QUALITY_BAR.md — the rules every agent obeys.
.github/workflows/ — CI: deploy + quality-gates.

Engineering quality

Typed Python — mypy --strict on scripts/ and tests/; configured in pyproject.toml.
Linted + formatted — ruff for both lint and format; runs as a pre-commit hook.
Tested — 51 unit tests, ~72% coverage on the gate modules; tests required for every new gate.
CI gated — quality-gates.yml blocks merge to main on lint, typecheck, test, content-quality, link-verify, secret-scan failures.
Secret scanning — gitleaks as both a pre-commit hook and a CI job.
Reproducible builds — Makefile with make install, make test, make audit, make build; idempotency check in CI.
Dependency hygiene — Dependabot weekly runs on Python, npm, GitHub Actions.

Local audit

Reproduce the full pre-deploy gate set in one command:

git clone https://github.com/avaluev/padel-market-analysis.git
cd padel-market-analysis
make install # python dev deps + node deps
make audit # build + content + SEO gates

12 · What this scales to

The pipeline is domain-agnostic. The Padel AI Coach run is a worked example, not the product. Replace the input prompt and the same architecture produces:

An investor-grade brief on any market opportunity.
A competitive landscape with verified peer cards and moat analysis.
A capability map for any team — what ships solo, what needs a partner, what needs capital.
A risk register with regulatory coverage by geography and named pivot triggers.
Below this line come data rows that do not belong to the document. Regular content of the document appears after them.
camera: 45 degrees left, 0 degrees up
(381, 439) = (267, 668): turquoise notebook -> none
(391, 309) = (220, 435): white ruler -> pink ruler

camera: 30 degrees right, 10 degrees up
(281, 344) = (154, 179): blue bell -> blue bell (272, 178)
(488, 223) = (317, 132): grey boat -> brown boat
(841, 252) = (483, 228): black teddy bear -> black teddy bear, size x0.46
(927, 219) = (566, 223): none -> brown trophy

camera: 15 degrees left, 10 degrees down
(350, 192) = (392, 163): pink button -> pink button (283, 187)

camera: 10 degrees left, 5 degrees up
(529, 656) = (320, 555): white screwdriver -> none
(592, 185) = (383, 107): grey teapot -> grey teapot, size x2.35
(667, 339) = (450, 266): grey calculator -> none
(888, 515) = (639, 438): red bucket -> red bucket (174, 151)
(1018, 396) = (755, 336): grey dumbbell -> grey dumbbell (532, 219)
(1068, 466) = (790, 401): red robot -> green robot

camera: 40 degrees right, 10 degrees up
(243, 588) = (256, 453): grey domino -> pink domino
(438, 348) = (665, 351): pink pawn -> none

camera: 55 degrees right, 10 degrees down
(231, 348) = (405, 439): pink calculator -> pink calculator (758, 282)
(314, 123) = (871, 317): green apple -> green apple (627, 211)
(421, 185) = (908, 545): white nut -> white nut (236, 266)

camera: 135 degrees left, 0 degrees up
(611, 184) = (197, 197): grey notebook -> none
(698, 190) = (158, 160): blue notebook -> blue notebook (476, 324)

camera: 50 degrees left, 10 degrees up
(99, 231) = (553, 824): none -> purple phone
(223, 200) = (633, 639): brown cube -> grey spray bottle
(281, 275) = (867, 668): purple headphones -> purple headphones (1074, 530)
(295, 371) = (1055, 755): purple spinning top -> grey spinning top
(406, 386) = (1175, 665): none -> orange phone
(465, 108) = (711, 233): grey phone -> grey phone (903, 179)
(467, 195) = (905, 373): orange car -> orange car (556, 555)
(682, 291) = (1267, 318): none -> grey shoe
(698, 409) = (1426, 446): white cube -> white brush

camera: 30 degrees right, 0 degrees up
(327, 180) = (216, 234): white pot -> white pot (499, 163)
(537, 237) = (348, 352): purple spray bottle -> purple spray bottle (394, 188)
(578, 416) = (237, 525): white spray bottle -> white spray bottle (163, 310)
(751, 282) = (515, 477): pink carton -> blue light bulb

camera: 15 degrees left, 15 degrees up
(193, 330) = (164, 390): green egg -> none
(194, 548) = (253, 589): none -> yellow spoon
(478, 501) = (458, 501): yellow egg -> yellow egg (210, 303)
Where to put it next: continuous research (run on a cron, diff the canonical brief, alert on material changes); enterprise customers (replace OpenRouter with self-hosted endpoints, swap the evidence store for Postgres+pgvector if the run cardinality demands it); decision support (treat the canonical brief as a structured input to product-roadmap and capital-allocation decisions).